Some of what we’ve seen so far:
- White House Secured Voluntary Commitments from Leading AI Companies. In July 2023, seven companies at the forefront of AI innovation (Amazon, Anthropic, Google, Inflection, Meta, Microsoft, and OpenAI) voluntarily committed to a series of principles put forward by the Biden administration to foster safety, security, and trust in their AI-based products.[2] Since then, eight additional companies have signed on, including Adobe, Cohere, IBM, Nvidia, Palantir, Salesforce, Scale AI, and Stability. The commitments include security testing, information sharing, investing in cybersecurity, vulnerability auditing, content labeling, public reporting, researching risks, and using AI to address societal issues. [3]
White House Secured Voluntary Commitments in the Health Sector. On December 14, 2023, the White House announced voluntary commitments from 28 healthcare provider and payer organizations to health sector AI commitments.[4] The commitments include ensuring that outcomes are aligned with fair, appropriate, valid, effective, and safe (FAVES) AI principles, transparency in development and use, adherence to a risk management framework, and the responsible use of open source models.
Content Provenance. It is sometimes virtually impossible to tell when works (like photos) have been altered. While this was true before generative AI (think photoshopping), companies in the generative AI space have signed on to projects like the Coalition for Content Provenance and Authenticity (C2PA) to develop open technical standards for tracing content provenance. In October 2023, Adobe, in collaboration with the C2PA, launched Content Credentials, which allow creators to add tamper-evidence metadata about their content, including whether any AI tools were used.[5]

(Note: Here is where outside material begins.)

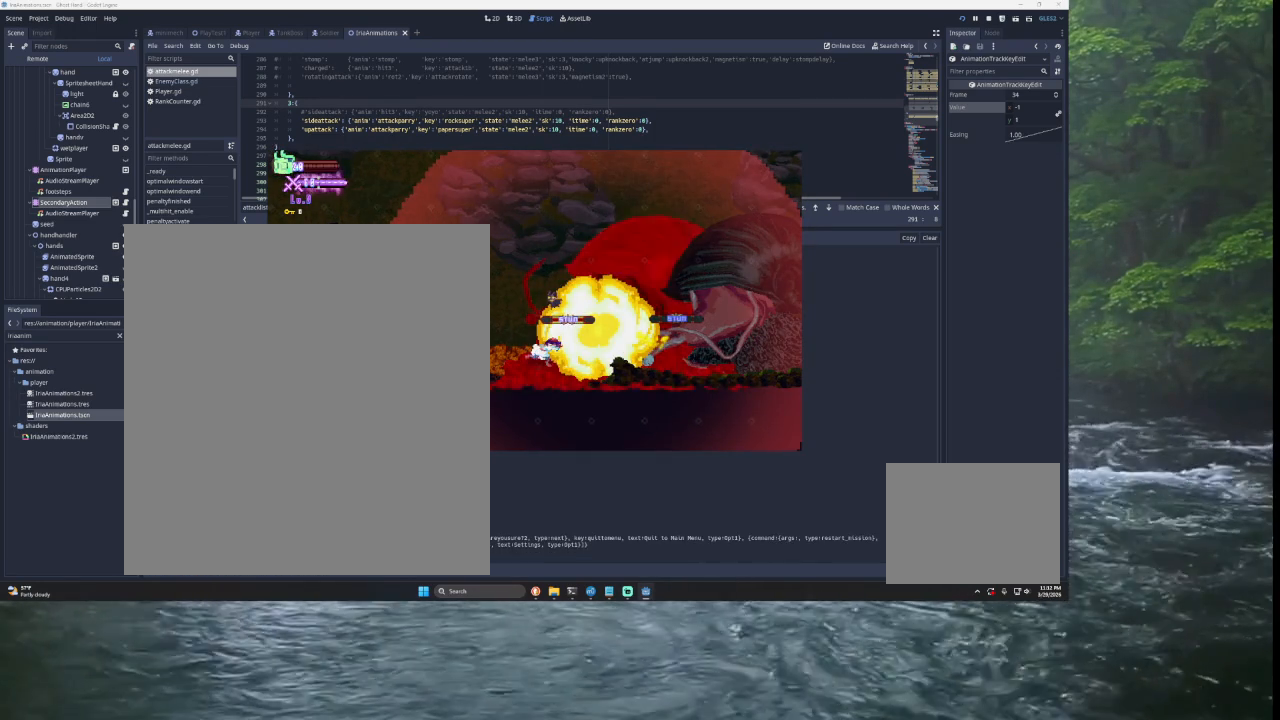
{"buttons": [], "left_stick": "center", "right_stick": "center", "events": []}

Watermarking. Related to the above (and the White House voluntary commitments), companies have also launched watermarking tools to label AI-generated content.[6]

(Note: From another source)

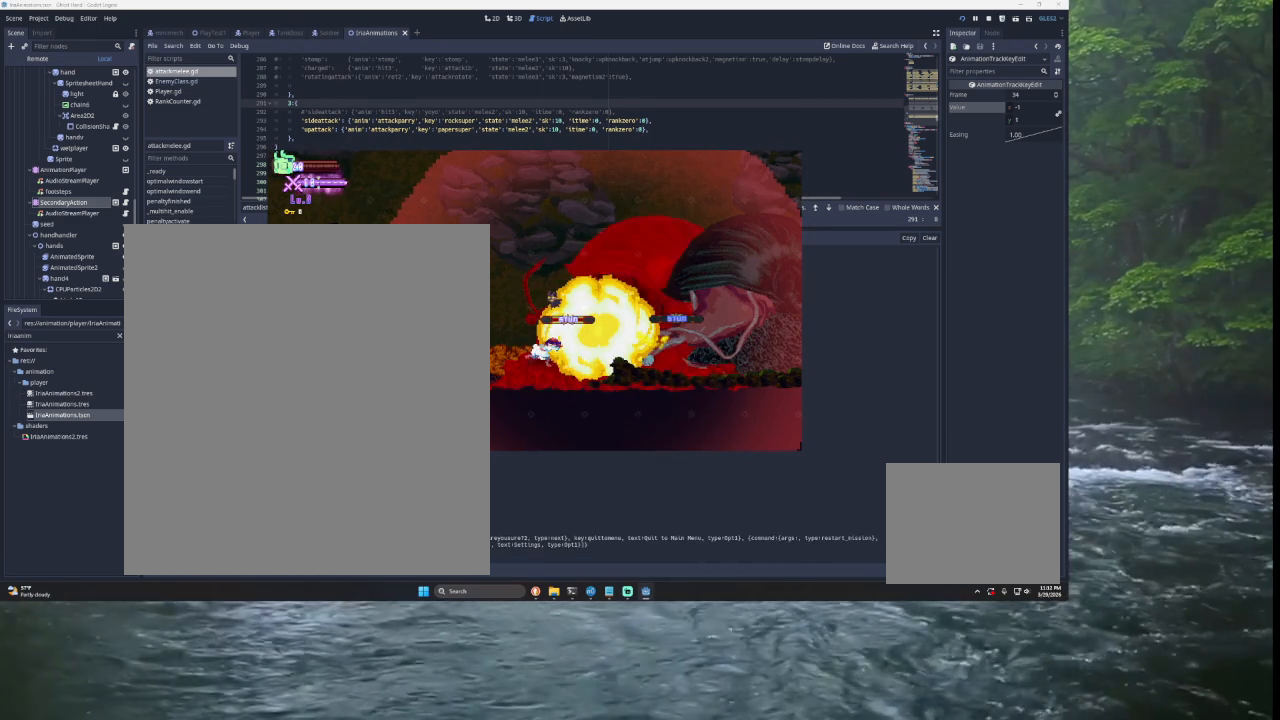
{"buttons": [], "left_stick": "center", "right_stick": "center", "events": []}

Opt Out of Training. While maintaining that use of third-party materials to train their models is a fair use, leading AI companies nevertheless provided creators with ways to opt out of having their materials used as training data for forthcoming models.[7]
[1]It is incredible to think how recently these tools were released. ChatGPT, arguably the tool that put generative AI on the map, was only launched in November 2022 (does anyone remember the prompt asking ChatGPT to write a biblical verse in the style of the King James Bible explaining how to remove a peanut butter sandwich from a VCR? That was tweeted on December 1, 2022, and The New York Times wrote about it on December 5, 2022). One of the first text-to-image models, DALL·E, was announced in January 2021 while Stable Diffusion was released in August 2022, and Firefly in June 2023. The first publicly available text-to-video model, Runway Gen-2, was first released in March 2023.
[2] The White House, “FACT SHEET: Biden-Harris Administration Secures Voluntary Commitments from Leading Artificial Intelligence Companies to Manage the Risks Posed by AI,” The White House Briefing Room (July 21, 2023).
[3] Brad Smith, “Our commitments to advance safe, secure, and trustworthy AI,” Microsoft (July 21, 2023); Amazon Staff, “Our commitment to the responsible use of AI,” Amazon Blog (July 21, 2023).
[4] U.S. Department of Health and Human Services, “FACT SHEET: Biden-Harris Administration Announces Voluntary Commitments from Leading Healthcare Companies to Harness the Potential and Manage the Risks Posed by AI,” U.S. Department of Health and Human Services News (Dec. 14, 2023).
[5] Adobe, “What are Content Credentials?” Adobe Blog (Oct. 10, 2023).
[6] See, e.g., Melissa Heikkila, “Google DeepMind has launched a watermarking tool for AI-generated images,” MIT Technology Review (Aug. 29, 2023); Meta, “Stable Signature: A new method for watermarking images created by open source generative AI,” Meta Blog (Oct. 6, 2023); Emilia David, “Amazon joins AI image creation fray with new model,” The Verge (Nov. 29, 2023); Emilia David, “Microsoft offers politicians protection against deepfakes,” The Verge (Nov. 8, 2023).
[7] See, e.g., Emilia David, “Now you can block OpenAI’s web crawler,” The Verge (Aug. 7, 2023); Danielle Romain, “An update on web publisher controls,” Google Blog (Sept. 28, 2023); Sharon Goldman, “Artists can opt-out of next Stable Diffusion training,” Venture Beat (Dec. 15, 2022).